WRITTEN TASK 1
Starting at the line that contains "genus: Spiranthes" and ending at the last line of the records, rewrite those lines with "scientific name" swapped for "species" and everything else left as it is.

───── SUPPLIED TEXT

Interview: Emile Sherman (Shame, The King’s Speech)

Interview: Emile Sherman (Shame, The King’s Speech). By Simon Miraudo.

Aussie Emile Sherman has seen some spectacular success since founding See-Saw Films in 2008 with British producer Iain Canning. The duo brought Tom Hooper‘s The King’s Speech to the big screen, and took home the Best Picture Oscar for their troubles. They also released the acclaimed Aus-UK feature Oranges and Sunshine, and Emile was even the subject of an Archibald Prize nominated painting (and how many filmmakers can say that?). See-Saw also developed Steve McQueen‘s erotic lightning rod of a movie Shame, which reunited Michael Fassbender with his Hunger director. In it, Fassbender plays Brandon, a sex addict whose heavily regulated life in New York is thrown into disarray by the arrival of his estranged and deeply disturbed sister (Carey Mulligan). We spoke to Sherman about the controversy that engulfed Shame – from the prevalence of Fassbender’s penis, to the actor’s jokey claim that onscreen peeing cost him an Academy Award nomination – as well as their decision to release the film in America with the rare, and potentially poisonous, NC-17 rating. Sherman also shared with us his thoughts on The King’s Speech’s harsh classification in the U.S. (“This is when American Puritanism is at its worst”) and told us of his adaptation of Christos Tsiolkas’ Dead Europe, heading to the Sydney Film Festival this month.

Emile Sherman, Iain Canning, and Gareth Unwin with their Oscars for The King’s Speech.

Check out our review of Shame, out on DVD and Blu-ray in Australia June 6, here. Dead Europe plays the Sydney Film Festival June 14 and 15.

SM: Can you tell me about how you and Iain Canning started collaborating?

ES: It was on a film called Candy, that I produced, which Renaissance was the international sales company on. Iain worked for Renaissance, and was Head of Acquisitions and Development there. He was the guy I spoke to regularly at the company. We developed a good relationship. He then went on to work at Dendy films – he did Acquisitions for them – and Becker International, which was part of the Dendy Becker group, and that’s where he did [McQueen’s] Hunger, which links in nicely to Shame. So Iain had a bunch of Australian connections, and I kept up my relationship with him and then we ended up forming See-Saw together.

SM: How does your style work together? What is it about this collaboration that works well for the two of you?

ES: You know, it was a bit of a risk in the beginning. We’d never really worked together in that way, but it just ended up being a really fantastic partnership. He has a great understanding of the marketplace and distribution and how to position a film to be able to really make it an exciting proposition for distributors and audiences. I probably had more experience in the film financing side and the physical production side. But, as the years have gone on – and we’ve been together over four years now – we’ve learnt a lot from each other and learnt a lot making the films that we’ve made over the last few years. There’s a lot of crossover, but also, I think we respect each other a lot, and that’s the key ingredient in a happy partnership.

──────────

WRITTEN TASK 2
Write the next part of the Emile Sherman interview, picking up after its final line.

───── MATERIAL SUPPLIED

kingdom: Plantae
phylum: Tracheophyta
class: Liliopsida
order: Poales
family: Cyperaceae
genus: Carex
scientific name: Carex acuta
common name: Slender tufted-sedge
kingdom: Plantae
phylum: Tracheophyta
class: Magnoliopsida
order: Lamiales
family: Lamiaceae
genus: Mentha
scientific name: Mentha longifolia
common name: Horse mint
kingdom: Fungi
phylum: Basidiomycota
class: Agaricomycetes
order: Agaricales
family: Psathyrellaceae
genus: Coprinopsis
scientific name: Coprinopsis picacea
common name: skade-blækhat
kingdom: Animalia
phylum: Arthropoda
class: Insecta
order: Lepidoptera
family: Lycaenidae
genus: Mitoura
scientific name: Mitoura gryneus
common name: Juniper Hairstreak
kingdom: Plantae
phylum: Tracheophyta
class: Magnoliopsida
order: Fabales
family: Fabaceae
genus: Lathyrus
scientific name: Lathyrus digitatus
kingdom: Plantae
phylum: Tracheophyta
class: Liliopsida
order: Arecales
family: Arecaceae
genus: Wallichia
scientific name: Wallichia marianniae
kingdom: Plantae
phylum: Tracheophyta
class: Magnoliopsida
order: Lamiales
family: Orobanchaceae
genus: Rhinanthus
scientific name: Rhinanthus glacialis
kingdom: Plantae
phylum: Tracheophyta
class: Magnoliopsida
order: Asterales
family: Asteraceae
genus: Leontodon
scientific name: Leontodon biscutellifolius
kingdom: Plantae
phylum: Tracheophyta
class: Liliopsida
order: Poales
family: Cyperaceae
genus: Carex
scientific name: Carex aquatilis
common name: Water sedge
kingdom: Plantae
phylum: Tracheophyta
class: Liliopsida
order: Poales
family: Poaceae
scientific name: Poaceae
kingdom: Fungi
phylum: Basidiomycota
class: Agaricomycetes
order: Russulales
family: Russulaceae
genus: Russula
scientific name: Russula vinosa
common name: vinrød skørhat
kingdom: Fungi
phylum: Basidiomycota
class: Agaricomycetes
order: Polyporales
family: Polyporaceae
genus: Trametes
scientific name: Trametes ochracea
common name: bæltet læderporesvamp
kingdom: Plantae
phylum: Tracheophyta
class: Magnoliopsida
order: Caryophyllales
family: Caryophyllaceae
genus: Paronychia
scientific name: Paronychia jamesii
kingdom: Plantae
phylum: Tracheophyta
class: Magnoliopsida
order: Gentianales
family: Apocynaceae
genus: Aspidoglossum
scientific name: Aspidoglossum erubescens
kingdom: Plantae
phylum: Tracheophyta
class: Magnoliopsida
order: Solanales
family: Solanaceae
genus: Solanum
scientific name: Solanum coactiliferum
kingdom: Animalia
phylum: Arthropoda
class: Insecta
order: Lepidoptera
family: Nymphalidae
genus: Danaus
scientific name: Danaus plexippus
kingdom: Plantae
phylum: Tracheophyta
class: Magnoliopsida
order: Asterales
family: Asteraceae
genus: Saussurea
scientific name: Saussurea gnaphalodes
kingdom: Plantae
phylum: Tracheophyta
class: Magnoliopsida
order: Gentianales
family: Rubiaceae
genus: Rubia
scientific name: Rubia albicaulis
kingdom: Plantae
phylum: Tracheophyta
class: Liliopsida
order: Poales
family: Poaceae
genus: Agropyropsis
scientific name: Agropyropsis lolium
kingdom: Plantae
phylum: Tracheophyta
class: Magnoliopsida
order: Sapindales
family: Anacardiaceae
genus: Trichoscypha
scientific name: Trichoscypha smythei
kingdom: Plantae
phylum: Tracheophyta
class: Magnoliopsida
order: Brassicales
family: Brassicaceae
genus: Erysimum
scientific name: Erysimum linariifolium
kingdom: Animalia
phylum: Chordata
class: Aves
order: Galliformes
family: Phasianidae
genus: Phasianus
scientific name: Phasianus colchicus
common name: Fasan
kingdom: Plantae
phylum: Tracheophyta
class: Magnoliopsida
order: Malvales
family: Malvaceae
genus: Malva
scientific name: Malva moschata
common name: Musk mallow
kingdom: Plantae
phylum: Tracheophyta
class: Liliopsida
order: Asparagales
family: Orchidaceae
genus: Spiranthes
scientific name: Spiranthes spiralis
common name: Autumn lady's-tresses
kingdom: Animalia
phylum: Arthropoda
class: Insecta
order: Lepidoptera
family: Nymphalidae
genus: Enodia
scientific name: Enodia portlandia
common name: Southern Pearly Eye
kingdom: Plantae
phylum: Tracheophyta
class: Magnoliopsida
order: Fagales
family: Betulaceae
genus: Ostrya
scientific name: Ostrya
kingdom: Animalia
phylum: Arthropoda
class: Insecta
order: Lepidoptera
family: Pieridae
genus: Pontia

──────────

EXPECTED ANSWER 1
genus: Spiranthes
species: Spiranthes spiralis
common name: Autumn lady's-tresses
kingdom: Animalia
phylum: Arthropoda
class: Insecta
order: Lepidoptera
family: Nymphalidae
genus: Enodia
species: Enodia portlandia
common name: Southern Pearly Eye
kingdom: Plantae
phylum: Tracheophyta
class: Magnoliopsida
order: Fagales
family: Betulaceae
genus: Ostrya
species: Ostrya
kingdom: Animalia
phylum: Arthropoda
class: Insecta
order: Lepidoptera
family: Pieridae
genus: Pontia

EXPECTED ANSWER 2
SM: Obviously Iain and Steve worked together on Hunger. Can you tell us a little bit about how Shame came to be?

ES: They developed a really good relationship on Hunger, and Steve was keen, as obviously Iain was, to find something else to do together. So it was a great relationship that Iain was able to bring into See-Saw. Then, we wanted to introduce Steve to a bunch of different writers, to think about what other projects could be out there. It was in the introduction to Abi Morgan, and in discussions with Abi, that the Shame idea took shape. They went and did research in New York, talking to actual sex addicts and things like that, and really the idea developed really organically through the process of research and collaboration. We were involved right from the beginning. And Steve and Abi working together was the key to it all.

SM: You don’t get involved with Steve without knowing he’s going to be pushing some boundaries. When the idea of a film about a sex addict was brought to you, were you at all tentative? Especially when he explained how far he wanted to take it?

ES: Yeah, obviously it pushed the boundaries and we knew it would, but that’s why we wanted to be in business with Steve. There were often times when we were encouraging and supporting him to be more bold and extreme. We knew the film had to push the boundaries to really work and get noticed around the world. But primarily, we’re there to support his vision, and help turn the vision into a reality, so we all recognised that if certain things were pushed too far we might not be able to get distribution; in the U.S., in particular. But all said, what was really surprising and really gratifying was showing the film in Venice and Telluride; there were so many U.S. distributors that wanted to take on the film and release it in a really substantial way. They recognised that there is a market for films for grownups. They don’t need to be scared of an NC-17 film, just because it’s NC-17.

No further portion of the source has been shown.